The election would be held June 8. May previously said she did not support an early election, but indicated Tuesday she would push for an election to seek popular support for decisions she will make in negotiating the U.K.’s departure from the EU.
“The country is coming together, but Westminster is not,” May said, criticizing the Brexit posture of Labour, the Liberal Democrats and the Scottish National Party.
- May’s push for a snap election requires the support of two-thirds of MPs. Parliament is set to vote on the matter on Wednesday, and approval seems likely given statements of support for an election from Labour and other opposition parties.
- May is betting that voters will give her Conservative party a stronger majority in Parliament, allowing her more room to push for a “hard Brexit,” where the U.K. would leave the European single market and retake control of migration from Europe. A stronger majority could also give May more room to cut deals with the EU on matters such as a transitional “implementation phase” following the U.K.’s break from the EU in the spring of 2019.
- The move is not without risk. A weak showing for the Conservatives could rekindle efforts for a softer break from the EU. Liberal Democrat Leader Tim Farron, for example, called the election a chance for voters to “avoid a disastrous Hard Brexit” and keep the U.K. in the single market. The election could also boost support for the Scottish National Party at a time when it is seeking a second referendum on independence from the U.K.

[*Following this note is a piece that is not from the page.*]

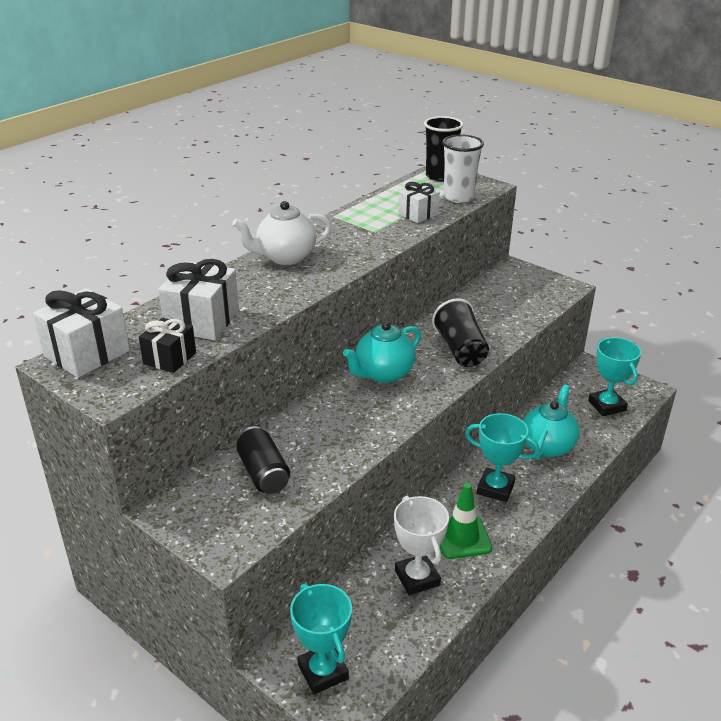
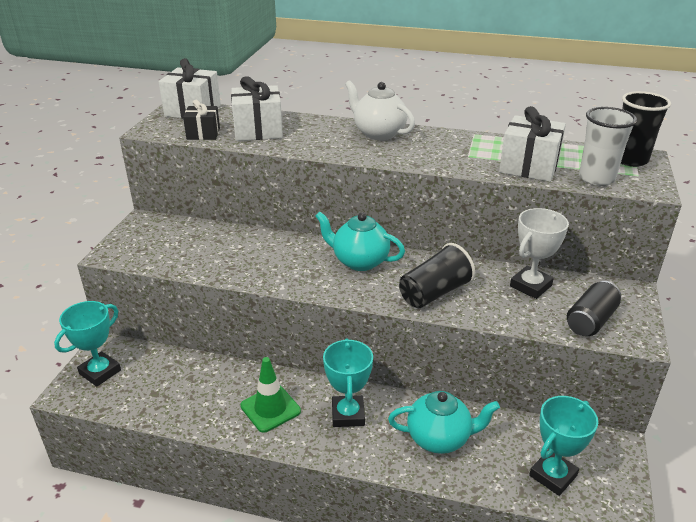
camera: 65 degrees right, 0 degrees up
(263, 473) = (197, 244): black can -> black can (590, 320)
(417, 578) = (210, 394): white trophy -> white trophy (531, 286)
(418, 214) = (529, 167): white gift -> white gift, size x1.59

Background: The U.K. invoked Article 50 of the Lisbon Treaty on March 29, officially signaling the country’s intent to leave the EU. The EU has indicated it will pursue a hard line in Brexit negotiations, signaling the bloc would force the U.K. to accept EU laws and budget fees if the U.K. seeks the kind of implementation phase May has said she supports. May’s call for an election came just before formal negotiations are set to begin next month.
BAL Analysis: May’s push for a June 8 election carries no immediate immigration consequences. No matter what the election’s outcome, changes to the U.K. and EU’s immigration policies toward each other must be negotiated over the next two years. The election could have significant consequences in terms of the line of negotiating the U.K. will take, but how that will affect post-Brexit U.K.-EU relations is yet to be determined.